> [Exercise details]: Copy out every line of the records below, keeping each character as it appears.

━━━━━ Input rows

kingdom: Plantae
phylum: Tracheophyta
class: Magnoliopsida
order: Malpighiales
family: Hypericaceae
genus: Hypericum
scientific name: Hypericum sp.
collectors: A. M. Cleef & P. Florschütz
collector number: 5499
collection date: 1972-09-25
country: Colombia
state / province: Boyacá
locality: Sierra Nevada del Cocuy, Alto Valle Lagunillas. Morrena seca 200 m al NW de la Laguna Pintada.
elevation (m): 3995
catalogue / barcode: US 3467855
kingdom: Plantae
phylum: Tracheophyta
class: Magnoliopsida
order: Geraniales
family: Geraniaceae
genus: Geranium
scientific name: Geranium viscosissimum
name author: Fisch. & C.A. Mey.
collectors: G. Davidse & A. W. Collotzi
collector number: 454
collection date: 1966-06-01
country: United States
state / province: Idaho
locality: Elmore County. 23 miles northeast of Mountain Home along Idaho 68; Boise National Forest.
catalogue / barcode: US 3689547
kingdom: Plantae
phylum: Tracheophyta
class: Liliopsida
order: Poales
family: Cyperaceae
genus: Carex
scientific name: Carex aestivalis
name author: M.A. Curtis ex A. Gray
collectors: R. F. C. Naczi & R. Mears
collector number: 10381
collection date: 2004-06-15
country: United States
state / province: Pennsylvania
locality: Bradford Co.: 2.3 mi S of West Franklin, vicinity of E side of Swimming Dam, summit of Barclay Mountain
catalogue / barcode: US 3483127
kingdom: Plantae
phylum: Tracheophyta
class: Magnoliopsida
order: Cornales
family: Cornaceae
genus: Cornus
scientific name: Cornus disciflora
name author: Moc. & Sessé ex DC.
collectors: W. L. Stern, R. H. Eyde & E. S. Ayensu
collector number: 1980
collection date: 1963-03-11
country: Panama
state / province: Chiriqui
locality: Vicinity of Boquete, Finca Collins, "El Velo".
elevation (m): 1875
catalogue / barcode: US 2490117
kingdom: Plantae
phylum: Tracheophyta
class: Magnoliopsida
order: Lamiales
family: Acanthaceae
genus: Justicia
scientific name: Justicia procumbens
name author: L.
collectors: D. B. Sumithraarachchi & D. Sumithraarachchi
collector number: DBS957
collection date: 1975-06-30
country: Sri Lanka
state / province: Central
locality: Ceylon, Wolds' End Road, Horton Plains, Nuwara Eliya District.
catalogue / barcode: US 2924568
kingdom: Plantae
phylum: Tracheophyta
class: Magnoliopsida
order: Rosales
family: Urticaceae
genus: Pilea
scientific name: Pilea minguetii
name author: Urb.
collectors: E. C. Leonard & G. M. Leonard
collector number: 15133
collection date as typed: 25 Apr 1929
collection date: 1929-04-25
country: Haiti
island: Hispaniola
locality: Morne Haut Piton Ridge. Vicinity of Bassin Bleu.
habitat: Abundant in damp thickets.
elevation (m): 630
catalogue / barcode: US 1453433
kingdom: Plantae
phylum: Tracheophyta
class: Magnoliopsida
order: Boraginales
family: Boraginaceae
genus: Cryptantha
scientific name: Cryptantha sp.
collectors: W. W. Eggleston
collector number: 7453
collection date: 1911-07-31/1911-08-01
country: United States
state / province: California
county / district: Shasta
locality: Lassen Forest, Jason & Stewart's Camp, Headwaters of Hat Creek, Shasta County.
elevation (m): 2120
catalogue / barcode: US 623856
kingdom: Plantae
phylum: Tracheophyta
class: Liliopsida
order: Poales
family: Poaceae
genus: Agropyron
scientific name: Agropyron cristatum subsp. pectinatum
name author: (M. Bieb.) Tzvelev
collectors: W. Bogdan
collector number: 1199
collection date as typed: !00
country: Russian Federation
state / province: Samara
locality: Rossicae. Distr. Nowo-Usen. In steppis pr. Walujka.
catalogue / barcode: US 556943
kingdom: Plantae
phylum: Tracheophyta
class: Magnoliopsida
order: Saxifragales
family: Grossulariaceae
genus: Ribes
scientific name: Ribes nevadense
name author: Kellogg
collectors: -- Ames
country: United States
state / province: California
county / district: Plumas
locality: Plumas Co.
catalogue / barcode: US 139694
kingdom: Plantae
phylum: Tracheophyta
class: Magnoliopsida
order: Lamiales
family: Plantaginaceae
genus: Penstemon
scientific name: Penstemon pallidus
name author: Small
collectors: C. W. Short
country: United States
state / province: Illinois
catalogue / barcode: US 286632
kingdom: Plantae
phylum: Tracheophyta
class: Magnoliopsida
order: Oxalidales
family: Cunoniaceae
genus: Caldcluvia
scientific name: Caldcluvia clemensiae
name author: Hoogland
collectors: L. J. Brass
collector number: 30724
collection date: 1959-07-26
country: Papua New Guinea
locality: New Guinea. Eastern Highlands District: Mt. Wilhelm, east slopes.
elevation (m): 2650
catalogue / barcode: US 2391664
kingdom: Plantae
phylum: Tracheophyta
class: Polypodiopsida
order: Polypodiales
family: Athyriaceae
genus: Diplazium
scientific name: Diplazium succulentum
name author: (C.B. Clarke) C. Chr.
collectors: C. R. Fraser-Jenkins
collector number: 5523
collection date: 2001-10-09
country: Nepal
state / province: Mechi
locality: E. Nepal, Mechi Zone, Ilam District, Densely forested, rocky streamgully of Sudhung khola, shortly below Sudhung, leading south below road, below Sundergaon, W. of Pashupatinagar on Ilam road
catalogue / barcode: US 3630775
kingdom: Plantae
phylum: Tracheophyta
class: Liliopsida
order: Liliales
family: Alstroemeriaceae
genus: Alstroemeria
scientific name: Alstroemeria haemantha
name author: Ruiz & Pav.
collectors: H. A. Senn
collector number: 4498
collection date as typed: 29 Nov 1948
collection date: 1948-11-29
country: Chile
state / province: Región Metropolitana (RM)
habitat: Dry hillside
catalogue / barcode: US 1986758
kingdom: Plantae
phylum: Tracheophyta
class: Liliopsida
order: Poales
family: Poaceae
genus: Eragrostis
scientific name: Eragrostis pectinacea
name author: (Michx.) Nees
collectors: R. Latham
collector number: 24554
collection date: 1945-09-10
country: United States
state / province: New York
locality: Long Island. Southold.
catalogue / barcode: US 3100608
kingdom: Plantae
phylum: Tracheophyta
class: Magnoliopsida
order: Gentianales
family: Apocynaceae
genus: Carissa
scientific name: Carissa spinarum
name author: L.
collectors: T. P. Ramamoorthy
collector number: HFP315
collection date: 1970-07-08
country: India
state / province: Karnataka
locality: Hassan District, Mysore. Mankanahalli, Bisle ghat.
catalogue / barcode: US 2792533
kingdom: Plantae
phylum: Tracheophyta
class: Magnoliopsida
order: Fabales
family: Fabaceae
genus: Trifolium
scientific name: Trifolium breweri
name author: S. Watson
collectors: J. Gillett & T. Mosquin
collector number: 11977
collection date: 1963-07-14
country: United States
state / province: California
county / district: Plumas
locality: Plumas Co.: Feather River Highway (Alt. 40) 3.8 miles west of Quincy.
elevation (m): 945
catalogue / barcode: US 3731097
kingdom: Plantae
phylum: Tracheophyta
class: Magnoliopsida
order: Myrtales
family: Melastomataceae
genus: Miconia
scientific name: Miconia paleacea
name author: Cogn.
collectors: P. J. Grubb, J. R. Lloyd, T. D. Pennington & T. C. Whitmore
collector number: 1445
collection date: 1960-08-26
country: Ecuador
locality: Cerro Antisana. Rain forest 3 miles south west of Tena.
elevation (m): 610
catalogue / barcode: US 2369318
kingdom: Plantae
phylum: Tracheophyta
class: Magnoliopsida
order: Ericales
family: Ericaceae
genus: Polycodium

━━━━━━━━━━

> [Written response]:
kingdom: Plantae
phylum: Tracheophyta
class: Magnoliopsida
order: Malpighiales
family: Hypericaceae
genus: Hypericum
scientific name: Hypericum sp.
collectors: A. M. Cleef & P. Florschütz
collector number: 5499
collection date: 1972-09-25
country: Colombia
state / province: Boyacá
locality: Sierra Nevada del Cocuy, Alto Valle Lagunillas. Morrena seca 200 m al NW de la Laguna Pintada.
elevation (m): 3995
catalogue / barcode: US 3467855
kingdom: Plantae
phylum: Tracheophyta
class: Magnoliopsida
order: Geraniales
family: Geraniaceae
genus: Geranium
scientific name: Geranium viscosissimum
name author: Fisch. & C.A. Mey.
collectors: G. Davidse & A. W. Collotzi
collector number: 454
collection date: 1966-06-01
country: United States
state / province: Idaho
locality: Elmore County. 23 miles northeast of Mountain Home along Idaho 68; Boise National Forest.
catalogue / barcode: US 3689547
kingdom: Plantae
phylum: Tracheophyta
class: Liliopsida
order: Poales
family: Cyperaceae
genus: Carex
scientific name: Carex aestivalis
name author: M.A. Curtis ex A. Gray
collectors: R. F. C. Naczi & R. Mears
collector number: 10381
collection date: 2004-06-15
country: United States
state / province: Pennsylvania
locality: Bradford Co.: 2.3 mi S of West Franklin, vicinity of E side of Swimming Dam, summit of Barclay Mountain
catalogue / barcode: US 3483127
kingdom: Plantae
phylum: Tracheophyta
class: Magnoliopsida
order: Cornales
family: Cornaceae
genus: Cornus
scientific name: Cornus disciflora
name author: Moc. & Sessé ex DC.
collectors: W. L. Stern, R. H. Eyde & E. S. Ayensu
collector number: 1980
collection date: 1963-03-11
country: Panama
state / province: Chiriqui
locality: Vicinity of Boquete, Finca Collins, "El Velo".
elevation (m): 1875
catalogue / barcode: US 2490117
kingdom: Plantae
phylum: Tracheophyta
class: Magnoliopsida
order: Lamiales
family: Acanthaceae
genus: Justicia
scientific name: Justicia procumbens
name author: L.
collectors: D. B. Sumithraarachchi & D. Sumithraarachchi
collector number: DBS957
collection date: 1975-06-30
country: Sri Lanka
state / province: Central
locality: Ceylon, Wolds' End Road, Horton Plains, Nuwara Eliya District.
catalogue / barcode: US 2924568
kingdom: Plantae
phylum: Tracheophyta
class: Magnoliopsida
order: Rosales
family: Urticaceae
genus: Pilea
scientific name: Pilea minguetii
name author: Urb.
collectors: E. C. Leonard & G. M. Leonard
collector number: 15133
collection date as typed: 25 Apr 1929
collection date: 1929-04-25
country: Haiti
island: Hispaniola
locality: Morne Haut Piton Ridge. Vicinity of Bassin Bleu.
habitat: Abundant in damp thickets.
elevation (m): 630
catalogue / barcode: US 1453433
kingdom: Plantae
phylum: Tracheophyta
class: Magnoliopsida
order: Boraginales
family: Boraginaceae
genus: Cryptantha
scientific name: Cryptantha sp.
collectors: W. W. Eggleston
collector number: 7453
collection date: 1911-07-31/1911-08-01
country: United States
state / province: California
county / district: Shasta
locality: Lassen Forest, Jason & Stewart's Camp, Headwaters of Hat Creek, Shasta County.
elevation (m): 2120
catalogue / barcode: US 623856
kingdom: Plantae
phylum: Tracheophyta
class: Liliopsida
order: Poales
family: Poaceae
genus: Agropyron
scientific name: Agropyron cristatum subsp. pectinatum
name author: (M. Bieb.) Tzvelev
collectors: W. Bogdan
collector number: 1199
collection date as typed: !00
country: Russian Federation
state / province: Samara
locality: Rossicae. Distr. Nowo-Usen. In steppis pr. Walujka.
catalogue / barcode: US 556943
kingdom: Plantae
phylum: Tracheophyta
class: Magnoliopsida
order: Saxifragales
family: Grossulariaceae
genus: Ribes
scientific name: Ribes nevadense
name author: Kellogg
collectors: -- Ames
country: United States
state / province: California
county / district: Plumas
locality: Plumas Co.
catalogue / barcode: US 139694
kingdom: Plantae
phylum: Tracheophyta
class: Magnoliopsida
order: Lamiales
family: Plantaginaceae
genus: Penstemon
scientific name: Penstemon pallidus
name author: Small
collectors: C. W. Short
country: United States
state / province: Illinois
catalogue / barcode: US 286632
kingdom: Plantae
phylum: Tracheophyta
class: Magnoliopsida
order: Oxalidales
family: Cunoniaceae
genus: Caldcluvia
scientific name: Caldcluvia clemensiae
name author: Hoogland
collectors: L. J. Brass
collector number: 30724
collection date: 1959-07-26
country: Papua New Guinea
locality: New Guinea. Eastern Highlands District: Mt. Wilhelm, east slopes.
elevation (m): 2650
catalogue / barcode: US 2391664
kingdom: Plantae
phylum: Tracheophyta
class: Polypodiopsida
order: Polypodiales
family: Athyriaceae
genus: Diplazium
scientific name: Diplazium succulentum
name author: (C.B. Clarke) C. Chr.
collectors: C. R. Fraser-Jenkins
collector number: 5523
collection date: 2001-10-09
country: Nepal
state / province: Mechi
locality: E. Nepal, Mechi Zone, Ilam District, Densely forested, rocky streamgully of Sudhung khola, shortly below Sudhung, leading south below road, below Sundergaon, W. of Pashupatinagar on Ilam road
catalogue / barcode: US 3630775
kingdom: Plantae
phylum: Tracheophyta
class: Liliopsida
order: Liliales
family: Alstroemeriaceae
genus: Alstroemeria
scientific name: Alstroemeria haemantha
name author: Ruiz & Pav.
collectors: H. A. Senn
collector number: 4498
collection date as typed: 29 Nov 1948
collection date: 1948-11-29
country: Chile
state / province: Región Metropolitana (RM)
habitat: Dry hillside
catalogue / barcode: US 1986758
kingdom: Plantae
phylum: Tracheophyta
class: Liliopsida
order: Poales
family: Poaceae
genus: Eragrostis
scientific name: Eragrostis pectinacea
name author: (Michx.) Nees
collectors: R. Latham
collector number: 24554
collection date: 1945-09-10
country: United States
state / province: New York
locality: Long Island. Southold.
catalogue / barcode: US 3100608
kingdom: Plantae
phylum: Tracheophyta
class: Magnoliopsida
order: Gentianales
family: Apocynaceae
genus: Carissa
scientific name: Carissa spinarum
name author: L.
collectors: T. P. Ramamoorthy
collector number: HFP315
collection date: 1970-07-08
country: India
state / province: Karnataka
locality: Hassan District, Mysore. Mankanahalli, Bisle ghat.
catalogue / barcode: US 2792533
kingdom: Plantae
phylum: Tracheophyta
class: Magnoliopsida
order: Fabales
family: Fabaceae
genus: Trifolium
scientific name: Trifolium breweri
name author: S. Watson
collectors: J. Gillett & T. Mosquin
collector number: 11977
collection date: 1963-07-14
country: United States
state / province: California
county / district: Plumas
locality: Plumas Co.: Feather River Highway (Alt. 40) 3.8 miles west of Quincy.
elevation (m): 945
catalogue / barcode: US 3731097
kingdom: Plantae
phylum: Tracheophyta
class: Magnoliopsida
order: Myrtales
family: Melastomataceae
genus: Miconia
scientific name: Miconia paleacea
name author: Cogn.
collectors: P. J. Grubb, J. R. Lloyd, T. D. Pennington & T. C. Whitmore
collector number: 1445
collection date: 1960-08-26
country: Ecuador
locality: Cerro Antisana. Rain forest 3 miles south west of Tena.
elevation (m): 610
catalogue / barcode: US 2369318
kingdom: Plantae
phylum: Tracheophyta
class: Magnoliopsida
order: Ericales
family: Ericaceae
genus: Polycodium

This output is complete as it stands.